The aim of setting a slot ‘primary’ is to let the bootloader select this slot upon next reboot in case of having completed the installation successfully. An alternative to directly marking a slot primary after installation is to manually mark it primary at a later point in time, e.g. to let a complete set of devices change their software revision at the same time.
Setting the slot ‘good’ is relevant for the first boot but for all subsequent boots, too. In most cases, this interaction with the bootloader is required by the mechanism that enables fallback capability; rebooting a system one or several times without calling rauc status mark-good will let the bootloader boot an alternative system or abort boot operation (depending on configuration). Usually, bootloaders implement this fallback mechanism by some kind of counters they maintain and decrease upon each boot. In these cases marking good means resetting these counters.

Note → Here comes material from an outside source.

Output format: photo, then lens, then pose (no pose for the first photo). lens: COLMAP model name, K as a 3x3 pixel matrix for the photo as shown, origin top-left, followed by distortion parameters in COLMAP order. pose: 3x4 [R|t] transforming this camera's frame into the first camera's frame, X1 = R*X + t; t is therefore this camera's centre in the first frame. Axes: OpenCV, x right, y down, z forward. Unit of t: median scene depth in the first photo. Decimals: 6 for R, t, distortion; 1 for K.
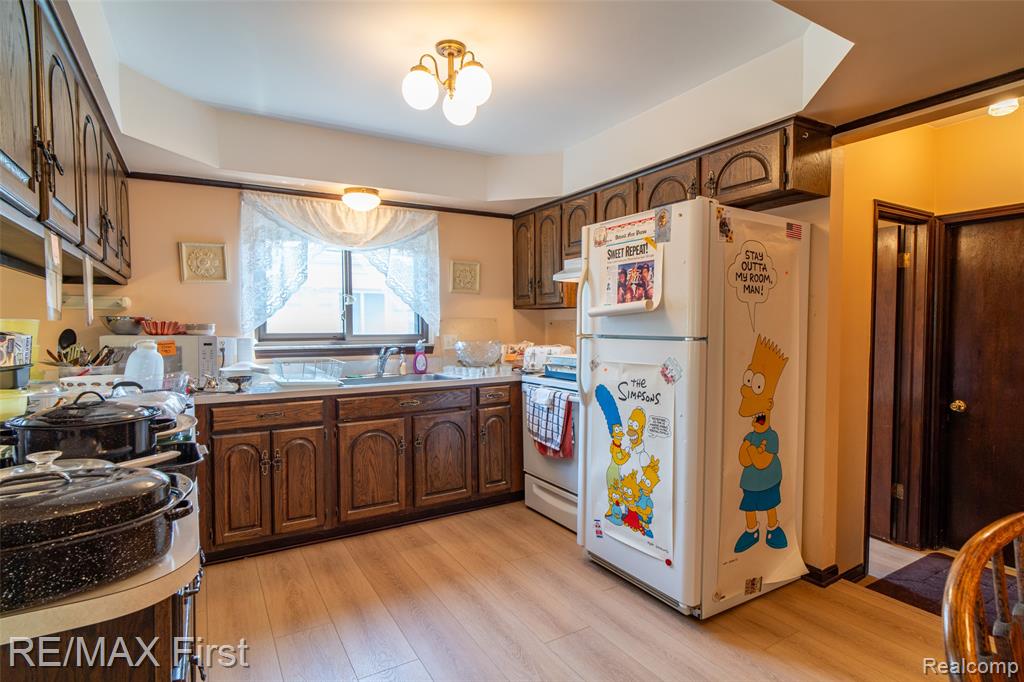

A normal reboot of the system will look as follows:
Some bootloaders do not require explicitly setting state ‘good’ as they are able to differentiate between a POR and a watchdog reset, for example.
What the high-level functions described above actually do mainly depends on the underlying bootloader used and the capabilities it provides. Below is a short description about behavior of each bootloader interface currently implemented:
10.10.1. U-Boot¶
The U-Boot implementation assumes to have variables BOOT_ORDER and BOOT_x_LEFT handled by the bootloader scripting.

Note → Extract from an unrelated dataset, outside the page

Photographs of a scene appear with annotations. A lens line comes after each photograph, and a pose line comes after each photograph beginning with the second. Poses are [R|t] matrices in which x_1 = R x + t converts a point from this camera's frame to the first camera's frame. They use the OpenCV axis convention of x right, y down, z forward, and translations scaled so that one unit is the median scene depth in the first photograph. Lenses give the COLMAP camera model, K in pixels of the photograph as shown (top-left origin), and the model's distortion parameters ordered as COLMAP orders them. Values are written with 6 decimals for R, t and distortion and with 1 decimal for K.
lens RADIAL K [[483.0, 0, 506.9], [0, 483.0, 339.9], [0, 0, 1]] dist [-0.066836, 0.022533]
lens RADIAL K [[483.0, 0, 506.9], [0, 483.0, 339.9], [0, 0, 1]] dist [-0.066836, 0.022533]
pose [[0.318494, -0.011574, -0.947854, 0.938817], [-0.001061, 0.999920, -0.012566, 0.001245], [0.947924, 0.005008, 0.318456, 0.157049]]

state bad: | Sets the BOOT_x_LEFT variable of the slot to 0 and removes it from the BOOT_ORDER list |
---|---|
state good: | Sets the BOOT_x_LEFT variable back to its default value (3). |
primary: | Moves the slot from its current position in the list in BOOT_ORDER to the first place and sets BOOT_x_LEFT to its initial value (3). If BOOT_ORDER was unset before, it generates a new list of all slots known to RAUC with the one to activate at the first position. |
10.10.2. Barebox¶
The barebox implementation assumes using barebox bootchooser.

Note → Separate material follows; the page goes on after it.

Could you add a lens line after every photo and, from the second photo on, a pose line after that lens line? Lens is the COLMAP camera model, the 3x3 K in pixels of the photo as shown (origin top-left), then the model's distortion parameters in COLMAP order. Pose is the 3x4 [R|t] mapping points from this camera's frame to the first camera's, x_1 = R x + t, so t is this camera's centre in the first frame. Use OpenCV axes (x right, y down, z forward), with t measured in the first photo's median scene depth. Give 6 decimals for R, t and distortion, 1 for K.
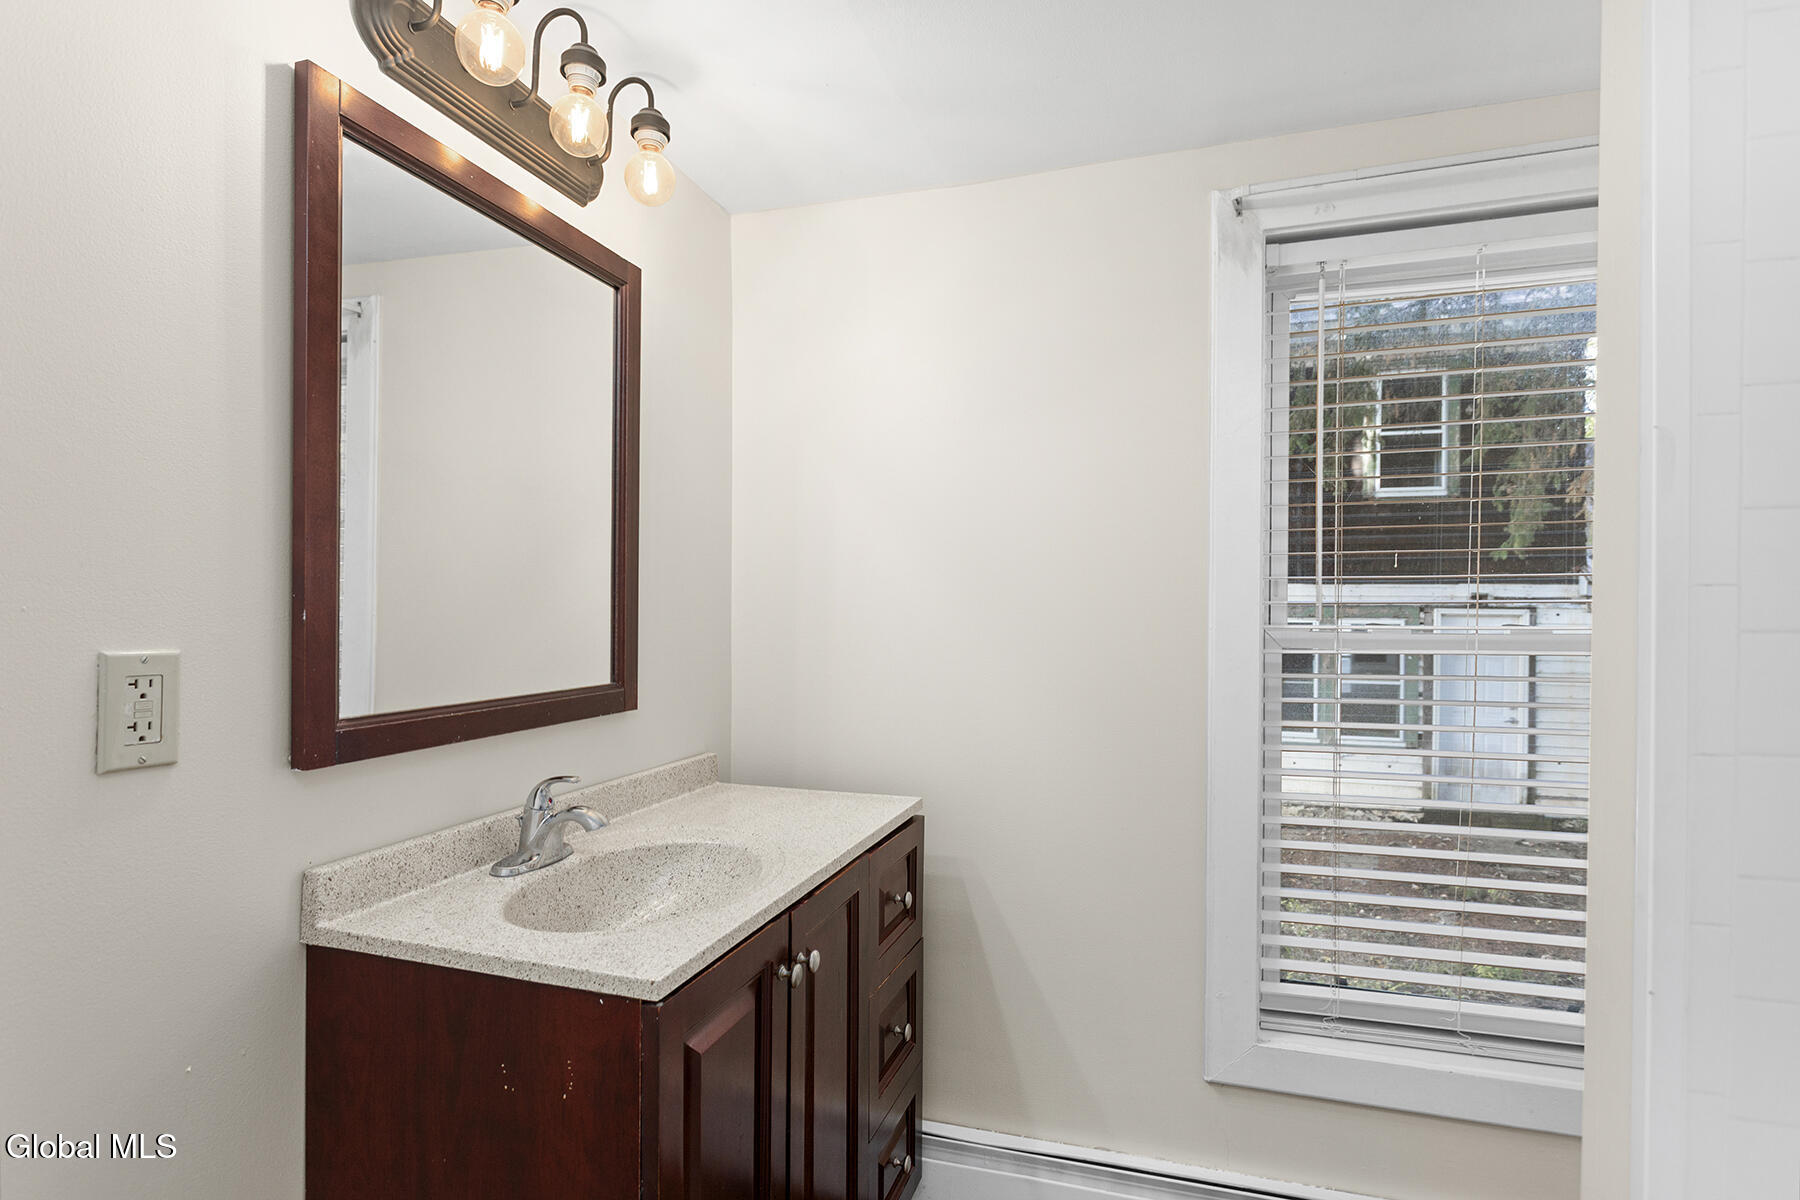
lens RADIAL K [[908.8, 0, 895.7], [0, 908.8, 599.0], [0, 0, 1]] dist [-0.004582, 0.002971]
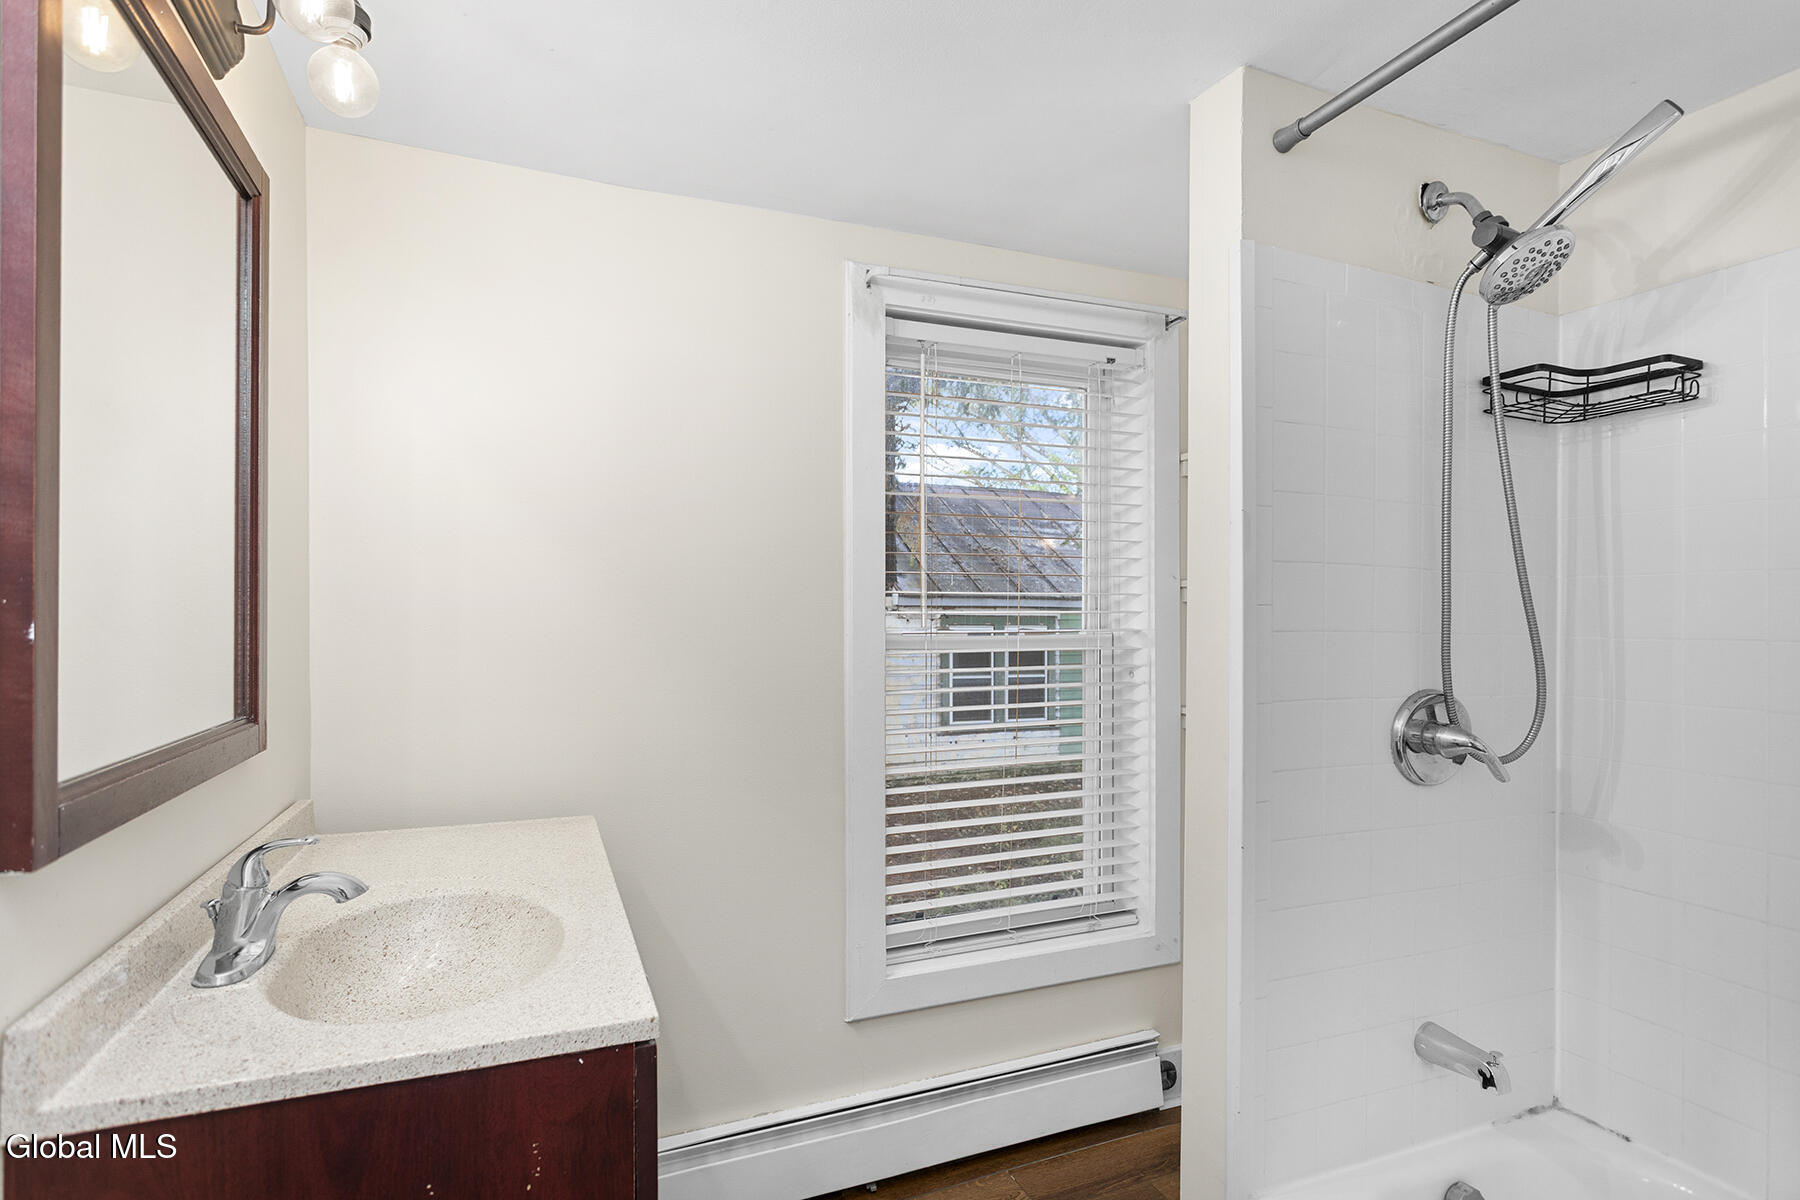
lens RADIAL K [[908.8, 0, 894.4], [0, 908.8, 612.0], [0, 0, 1]] dist [-0.004582, 0.002971]
pose [[0.764652, 0.002988, 0.644436, -0.405993], [-0.005078, 0.999986, 0.001389, 0.000808], [-0.644423, -0.004334, 0.764657, 0.076890]]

state bad: | Sets both the bootstate.systemX.priority and bootstate.systemX.remaining_attempts to 0. |
---|---|
state good: | Sets the bootstate.systemX.remaining_attempts to its default value (3). |
primary: | Sets bootstate.systemX.priority to 20 and all other priorities that were non-zero before to 10. It also sets bootstate.systemX.remaining_attempts to its initial value (3). |
10.10.3. GRUB¶
state bad: | Sets slot x_OK to 0 and resets x_TRY to 0. |
---|---|
state good: | Sets slot x_OK to 1 and resets x_TRY to 0. |
primary: | Sets slot x_OK to 1 and resets x_TRY to 0.
Sets ORDER to contain slot x as first element and all other after. |
10.10.4. EFI¶
state bad: | Removes the slot from BootOrder |
---|---|
state good: | Prepends the slot to the BootOrder list. This behaves slightly different than the other implementations because we use BootNext for allowing setting primary with an initial fallback option. Setting state good is then used to persist this. |
primary: | Sets the slot as BootNext by default. This will make the slot being booted upon next reboot only! The behavior is different when |
Note
EFI implementations differ in how they handle new or unbootable targets etc. It may also depend on the actual implementation if EFI variable writing is atomic or not. Thus make sure your EFI works as expected and required.